I’d like to take a moment to take a closer look at cheese. Many people are confused by cheese and how it fits into a clean eating meal plan.
While there is processing that goes into making cheese, the real stuff is not processed the way a box of powdered mac and cheese is processed. It’s processed in a way that simply turns the milk into cheese, much like making dough into bread.
Good bacteria, are added to milk to start the cheesemaking process. They help determine the ultimate flavor and texture of the cheese. Next, a milk-clotting enzyme called rennet is added to coagulate the milk, forming a custard-like mass. (source)
Then everything gets cut, heated and drained. Then salted, pressed and cured.
Grant it, the process is a bit more involved then that, but that’s the general outline. That being said, there is an awful lot that can happen to cheese during this process or once it’s been made. It can be colored, shredded and mixed with powdered anti-caking agents and, as I mentioned, powdered for packaged “foods”.
So what’s a clean eater to do?
While the purists out there would probably make their own or avoid it all together, the rest of us are left with what we can purchase in the store if we want it. So how do you make the best choice in the dairy aisle?

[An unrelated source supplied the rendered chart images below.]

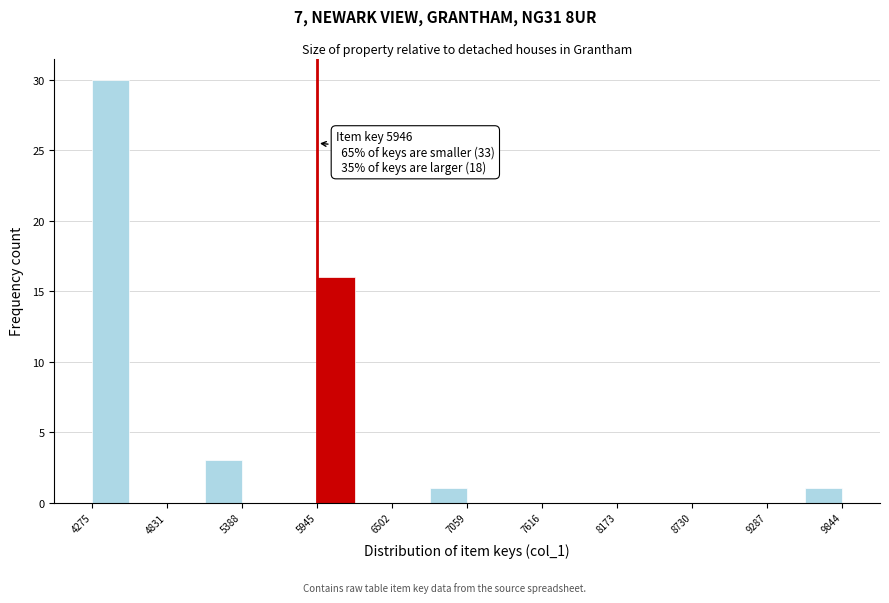

Read against the x-axis, roughly where is the centre of the tallest bar?

4400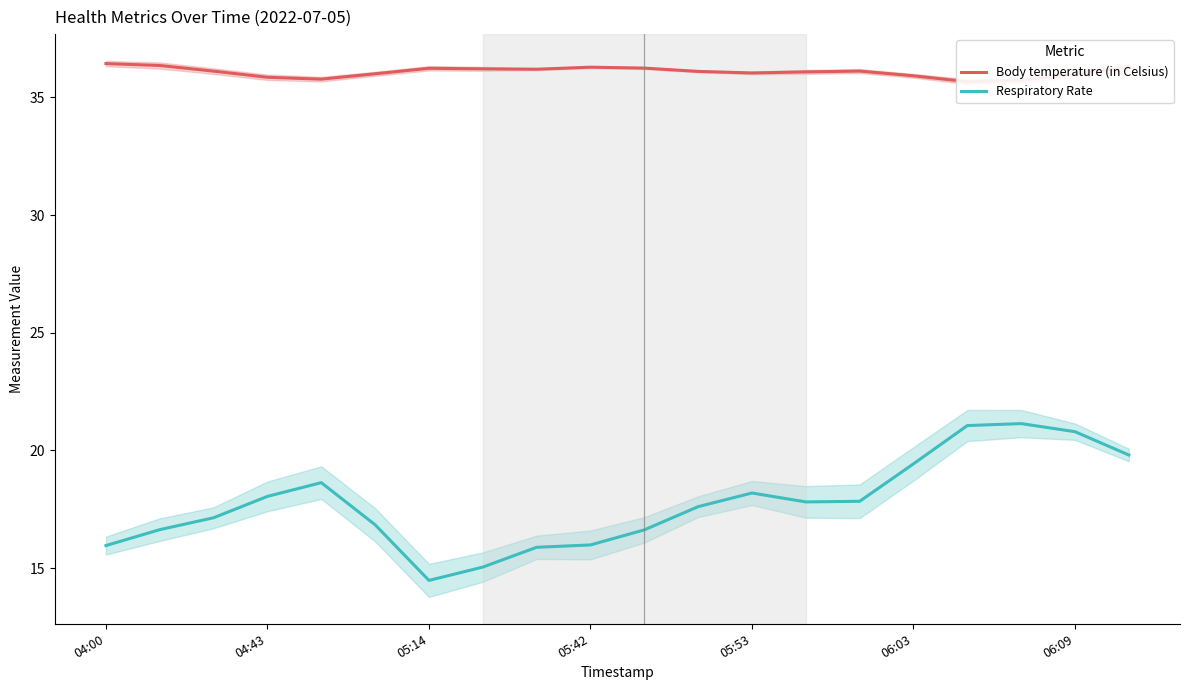

What is the smallest value displayed?

14.5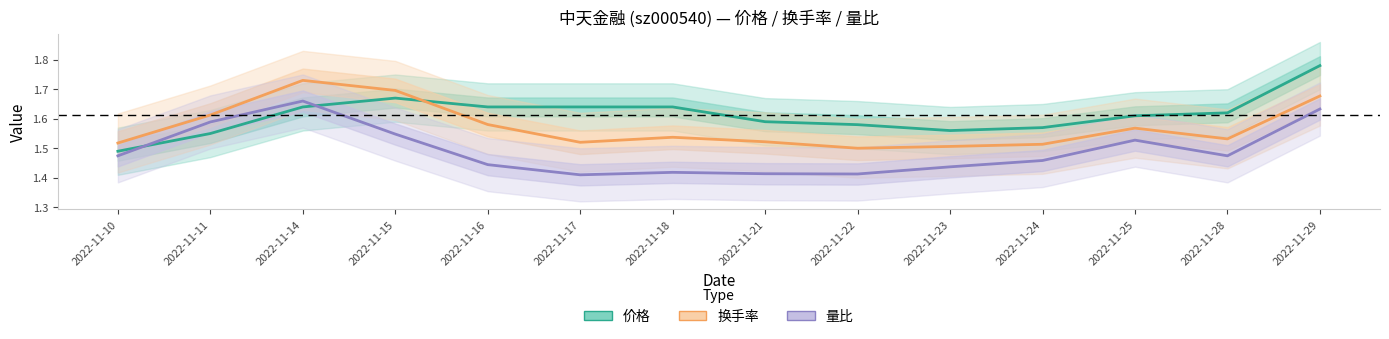

Read the 量比 value at 2022-11-21.

1.4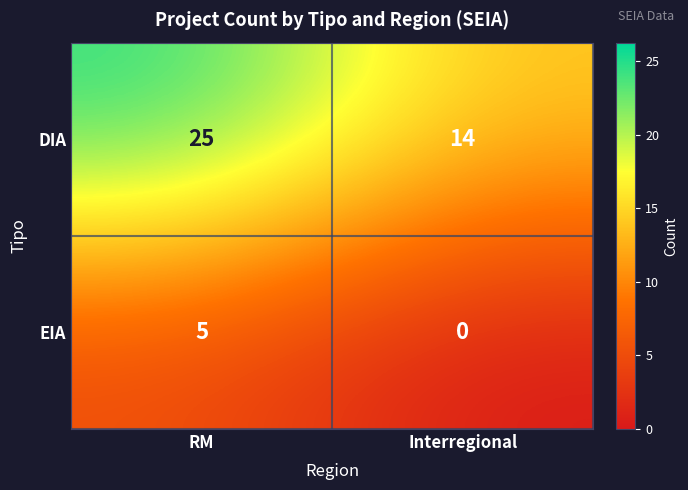

Which series has the widest spread of values?

DIA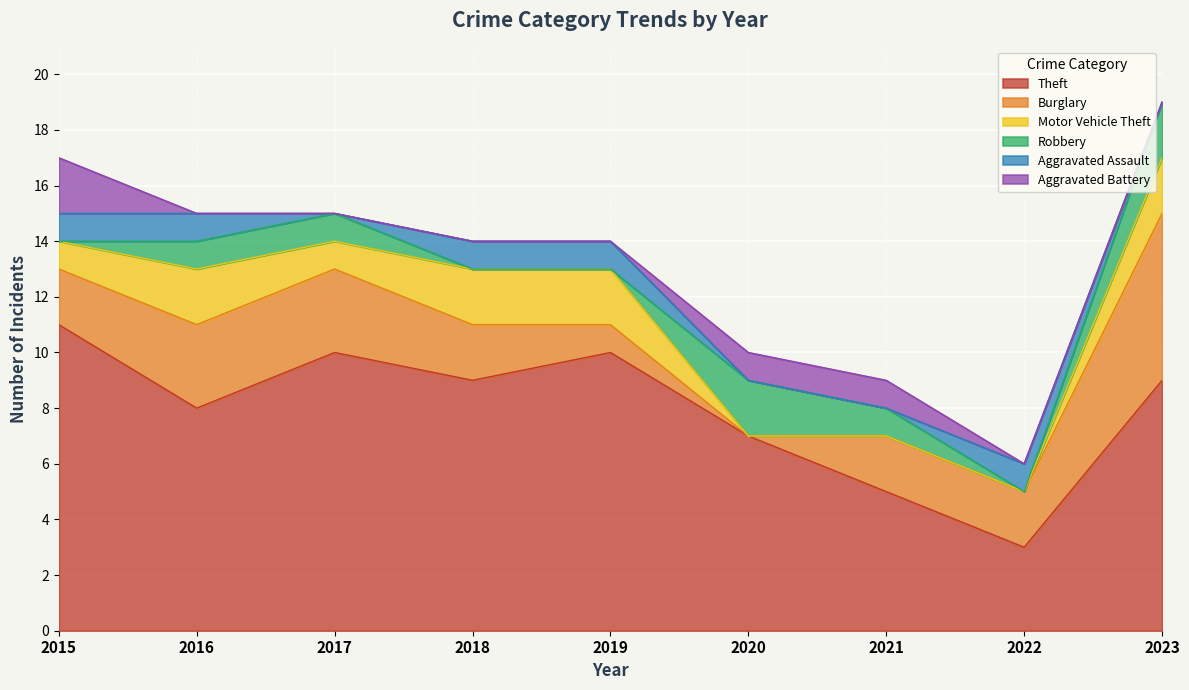

Which category has the lowest value in the Aggravated Assault series?

2017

AVOIDING THE WORST “CHEESES”
- Avoid process slices. Yep, sorry. That package of American, orange, plastic, flavorless slices that melt so well on bread are anything but clean. Have you looked at the ingredient list lately? Instead, opt for real sliced cheddar.
- Avoid packaged, shredded cheeses. The stuff you find pre-shredded at the store may be convenient, but it has anti-caking agents added to keep all those little shreds from sticking together in one big clump. Instead, opt for a brick of cheese you can easily shred at home.
- Avoid powdered cheeses. If it comes in powder form (like in a box of mac and cheese), it’s most definitely not clean.
- Avoid “cheese” from a spray can. I’m not even sure that stuff qualifies as cheese!
- Avoid low fat or non-fat cheeses. They are heavily processed!
CHOOSING THE BEST CHEESES FOR CLEAN EATING
- Look for the real deal. Buy actual cheddar, actual havarti or gouda. There are so many options out there! The safest bet is always the block or wedge.
- If you can afford organic, that’s always the better option, but not essential. Buy the best you can afford.
- Some clean eaters worry about the fat content in regular cheese. The truth is, healthy fats from real cheese are not the worst thing you can be eating. Just keep it in moderation. You really wouldn’t want to polish off an entire block of cheddar on your own anyway. So keep things reasonable and there should be no reason you can’t enjoy the real stuff on a semi-regular basis.